# ASSIGNED TASK:
Below are some records. Return exactly the lines from the one with "Voor in-app berichten" to the one with "momenteel niet ondersteund.", and nothing else.

[Document images with source code]
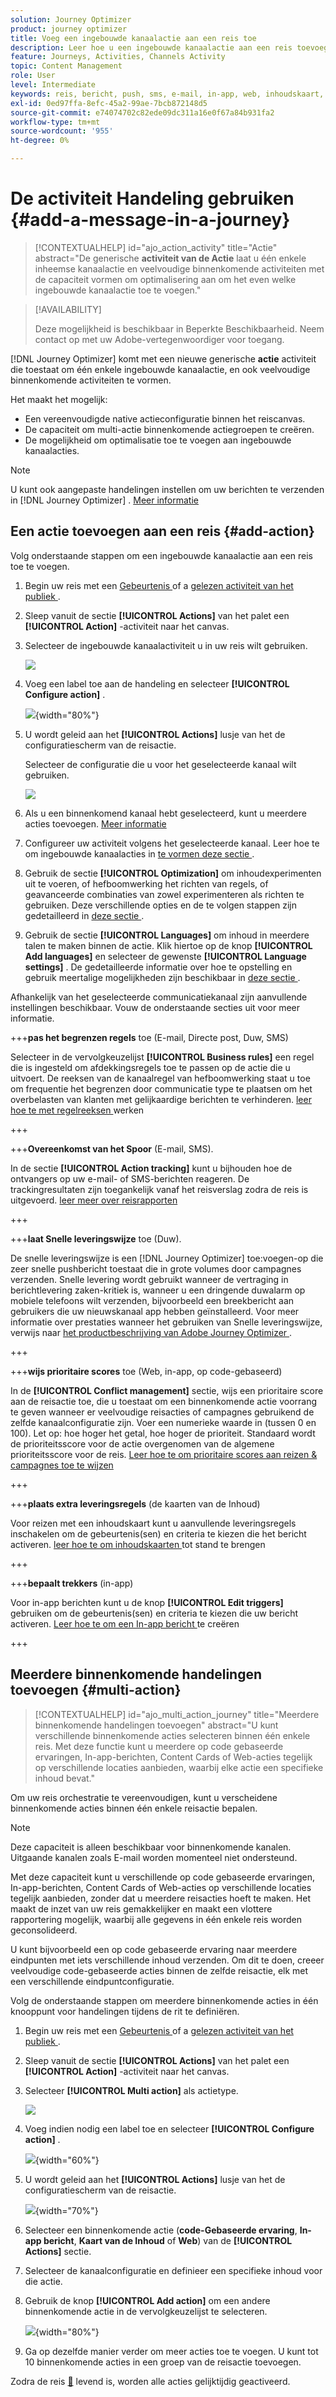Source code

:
 ```yaml
---
solution: Journey Optimizer
product: journey optimizer
title: Voeg een ingebouwde kanaalactie aan een reis toe
description: Leer hoe u een ingebouwde kanaalactie aan een reis toevoegt
feature: Journeys, Activities, Channels Activity
topic: Content Management
role: User
level: Intermediate
keywords: reis, bericht, push, sms, e-mail, in-app, web, inhoudskaart, op code gebaseerde ervaring
exl-id: 0ed97ffa-8efc-45a2-99ae-7bcb872148d5
source-git-commit: e74074702c82ede09dc311a16e0f67a84b931fa2
workflow-type: tm+mt
source-wordcount: '955'
ht-degree: 0%

---
```


# De activiteit Handeling gebruiken {#add-a-message-in-a-journey}

>[!CONTEXTUALHELP]
>id="ajo_action_activity"
>title="Actie"
>abstract="De generische **activiteit van de Actie** laat u één enkele inheemse kanaalactie en veelvoudige binnenkomende activiteiten met de capaciteit vormen om optimalisering aan om het even welke ingebouwde kanaalactie toe te voegen."

>[!AVAILABILITY]
>
>Deze mogelijkheid is beschikbaar in Beperkte Beschikbaarheid. Neem contact op met uw Adobe-vertegenwoordiger voor toegang.

[!DNL Journey Optimizer] komt met een nieuwe generische **actie** activiteit die toestaat om één enkele ingebouwde kanaalactie, en ook veelvoudige binnenkomende activiteiten te vormen.

Het maakt het mogelijk:

* Een vereenvoudigde native actieconfiguratie binnen het reiscanvas.
* De capaciteit om multi-actie binnenkomende actiegroepen te creëren.
* De mogelijkheid om optimalisatie toe te voegen aan ingebouwde kanaalacties.

>[!NOTE]
>
>U kunt ook aangepaste handelingen instellen om uw berichten te verzenden in [!DNL Journey Optimizer] . [Meer informatie](#recommendation)

## Een actie toevoegen aan een reis  {#add-action}

Volg onderstaande stappen om een ingebouwde kanaalactie aan een reis toe te voegen.

1. Begin uw reis met een [ Gebeurtenis ](general-events.md) of a [ gelezen activiteit van het publiek ](read-audience.md).

1. Sleep vanuit de sectie **[!UICONTROL Actions]** van het palet een **[!UICONTROL Action]** -activiteit naar het canvas.

1. Selecteer de ingebouwde kanaalactiviteit u in uw reis wilt gebruiken.

   ![](assets/journey-action-type-cbe.png)

1. Voeg een label toe aan de handeling en selecteer **[!UICONTROL Configure action]** .

   ![](assets/journey-action-configure.png){width="80%"}

1. U wordt geleid aan het **[!UICONTROL Actions]** lusje van het de configuratiescherm van de reisactie.

   Selecteer de configuratie die u voor het geselecteerde kanaal wilt gebruiken.

   ![](assets/journey-action-actions-tab.png)

1. Als u een binnenkomend kanaal hebt geselecteerd, kunt u meerdere acties toevoegen. [Meer informatie](#multi-action)

1. Configureer uw activiteit volgens het geselecteerde kanaal. Leer hoe te om ingebouwde kanaalacties in [ te vormen deze sectie ](journeys-message.md).

1. Gebruik de sectie **[!UICONTROL Optimization]** om inhoudexperimenten uit te voeren, of hefboomwerking het richten van regels, of geavanceerde combinaties van zowel experimenteren als richten te gebruiken. Deze verschillende opties en de te volgen stappen zijn gedetailleerd in [ deze sectie ](../campaigns/campaigns-message-optimization.md).

1. Gebruik de sectie **[!UICONTROL Languages]** om inhoud in meerdere talen te maken binnen de actie. Klik hiertoe op de knop **[!UICONTROL Add languages]** en selecteer de gewenste **[!UICONTROL Language settings]** . De gedetailleerde informatie over hoe te opstelling en gebruik meertalige mogelijkheden zijn beschikbaar in [ deze sectie ](../content-management/multilingual-gs.md).

Afhankelijk van het geselecteerde communicatiekanaal zijn aanvullende instellingen beschikbaar. Vouw de onderstaande secties uit voor meer informatie.

+++**pas het begrenzen regels** toe (E-mail, Directe post, Duw, SMS)

Selecteer in de vervolgkeuzelijst **[!UICONTROL Business rules]** een regel die is ingesteld om afdekkingsregels toe te passen op de actie die u uitvoert. De reeksen van de kanaalregel van hefboomwerking staat u toe om frequentie het begrenzen door communicatie type te plaatsen om het overbelasten van klanten met gelijkaardige berichten te verhinderen. [ leer hoe te met regelreeksen ](../conflict-prioritization/rule-sets.md) werken

+++

+++**Overeenkomst van het Spoor** (E-mail, SMS).

In de sectie **[!UICONTROL Action tracking]** kunt u bijhouden hoe de ontvangers op uw e-mail- of SMS-berichten reageren. De trackingresultaten zijn toegankelijk vanaf het reisverslag zodra de reis is uitgevoerd. [ leer meer over reisrapporten ](../reports/journey-global-report-cja.md)

+++

+++**laat Snelle leveringswijze** toe (Duw).

De snelle leveringswijze is een [!DNL Journey Optimizer] toe:voegen-op die zeer snelle pushbericht toestaat die in grote volumes door campagnes verzenden. Snelle levering wordt gebruikt wanneer de vertraging in berichtlevering zaken-kritiek is, wanneer u een dringende duwalarm op mobiele telefoons wilt verzenden, bijvoorbeeld een breekbericht aan gebruikers die uw nieuwskanaal app hebben geïnstalleerd. Voor meer informatie over prestaties wanneer het gebruiken van Snelle leveringswijze, verwijs naar [ het productbeschrijving van Adobe Journey Optimizer ](https://helpx.adobe.com/legal/product-descriptions/adobe-journey-optimizer.html).

+++

+++**wijs prioritaire scores** toe (Web, in-app, op code-gebaseerd)

In de **[!UICONTROL Conflict management]** sectie, wijs een prioritaire score aan de reisactie toe, die u toestaat om een binnenkomende actie voorrang te geven wanneer er veelvoudige reisacties of campagnes gebruikend de zelfde kanaalconfiguratie zijn. Voer een numerieke waarde in (tussen 0 en 100). Let op: hoe hoger het getal, hoe hoger de prioriteit. Standaard wordt de prioriteitsscore voor de actie overgenomen van de algemene prioriteitsscore voor de reis. [ Leer hoe te om prioritaire scores aan reizen &amp; campagnes toe te wijzen ](../conflict-prioritization/priority-scores.md)

+++

+++**plaats extra leveringsregels** (de kaarten van de Inhoud)

Voor reizen met een inhoudskaart kunt u aanvullende leveringsregels inschakelen om de gebeurtenis(sen) en criteria te kiezen die het bericht activeren. [ leer hoe te om inhoudskaarten ](../content-card/create-content-card.md) tot stand te brengen

+++

+++**bepaalt trekkers** (in-app)

Voor in-app berichten kunt u de knop **[!UICONTROL Edit triggers]** gebruiken om de gebeurtenis(sen) en criteria te kiezen die uw bericht activeren. [ Leer hoe te om een In-app bericht ](../in-app/create-in-app.md) te creëren

+++

## Meerdere binnenkomende handelingen toevoegen {#multi-action}

>[!CONTEXTUALHELP]
>id="ajo_multi_action_journey"
>title="Meerdere binnenkomende handelingen toevoegen"
>abstract="U kunt verschillende binnenkomende acties selecteren binnen één enkele reis. Met deze functie kunt u meerdere op code gebaseerde ervaringen, In-app-berichten, Content Cards of Web-acties tegelijk op verschillende locaties aanbieden, waarbij elke actie een specifieke inhoud bevat."

Om uw reis orchestratie te vereenvoudigen, kunt u verscheidene binnenkomende acties binnen één enkele reisactie bepalen.

>[!NOTE]
>
>Deze capaciteit is alleen beschikbaar voor binnenkomende kanalen. Uitgaande kanalen zoals E-mail worden momenteel niet ondersteund.

Met deze capaciteit kunt u verschillende op code gebaseerde ervaringen, In-app-berichten, Content Cards of Web-acties op verschillende locaties tegelijk aanbieden, zonder dat u meerdere reisacties hoeft te maken. Het maakt de inzet van uw reis gemakkelijker en maakt een vlottere rapportering mogelijk, waarbij alle gegevens in één enkele reis worden geconsolideerd.

U kunt bijvoorbeeld een op code gebaseerde ervaring naar meerdere eindpunten met iets verschillende inhoud verzenden. Om dit te doen, creeer veelvoudige code-gebaseerde acties binnen de zelfde reisactie, elk met een verschillende eindpuntconfiguratie.

Volg de onderstaande stappen om meerdere binnenkomende acties in één knooppunt voor handelingen tijdens de rit te definiëren.

1. Begin uw reis met een [ Gebeurtenis ](general-events.md) of a [ gelezen activiteit van het publiek ](read-audience.md).

1. Sleep vanuit de sectie **[!UICONTROL Actions]** van het palet een **[!UICONTROL Action]** -activiteit naar het canvas.

1. Selecteer **[!UICONTROL Multi action]** als actietype.

   ![](assets/journey-multi-action.png)

1. Voeg indien nodig een label toe en selecteer **[!UICONTROL Configure action]** .

   ![](assets/journey-multi-action-configure.png){width="60%"}

1. U wordt geleid aan het **[!UICONTROL Actions]** lusje van het de configuratiescherm van de reisactie.

   ![](assets/journey-multi-action-configuration.png){width="70%"}

1. Selecteer een binnenkomende actie (**code-Gebaseerde ervaring**, **In-app bericht**, **Kaart van de Inhoud** of **Web**) van de **[!UICONTROL Actions]** sectie.

1. Selecteer de kanaalconfiguratie en definieer een specifieke inhoud voor die actie.

1. Gebruik de knop **[!UICONTROL Add action]** om een andere binnenkomende actie in de vervolgkeuzelijst te selecteren.

   ![](assets/journey-multi-action-add.png){width="80%"}

1. Ga op dezelfde manier verder om meer acties toe te voegen. U kunt tot 10 binnenkomende acties in een groep van de reisactie toevoegen.

Zodra de reis [&#128279;](publishing-the-journey.md) levend is, worden alle acties gelijktijdig geactiveerd.
<!--
## Next steps {#next}

Once your action is configured, you can design its content. [Learn more]-->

# COMPLETED TASK:
Voor in-app berichten kunt u de knop **[!UICONTROL Edit triggers]** gebruiken om de gebeurtenis(sen) en criteria te kiezen die uw bericht activeren. [ Leer hoe te om een In-app bericht ](../in-app/create-in-app.md) te creëren

+++

## Meerdere binnenkomende handelingen toevoegen {#multi-action}

>[!CONTEXTUALHELP]
>id="ajo_multi_action_journey"
>title="Meerdere binnenkomende handelingen toevoegen"
>abstract="U kunt verschillende binnenkomende acties selecteren binnen één enkele reis. Met deze functie kunt u meerdere op code gebaseerde ervaringen, In-app-berichten, Content Cards of Web-acties tegelijk op verschillende locaties aanbieden, waarbij elke actie een specifieke inhoud bevat."

Om uw reis orchestratie te vereenvoudigen, kunt u verscheidene binnenkomende acties binnen één enkele reisactie bepalen.

>[!NOTE]
>
>Deze capaciteit is alleen beschikbaar voor binnenkomende kanalen. Uitgaande kanalen zoals E-mail worden momenteel niet ondersteund.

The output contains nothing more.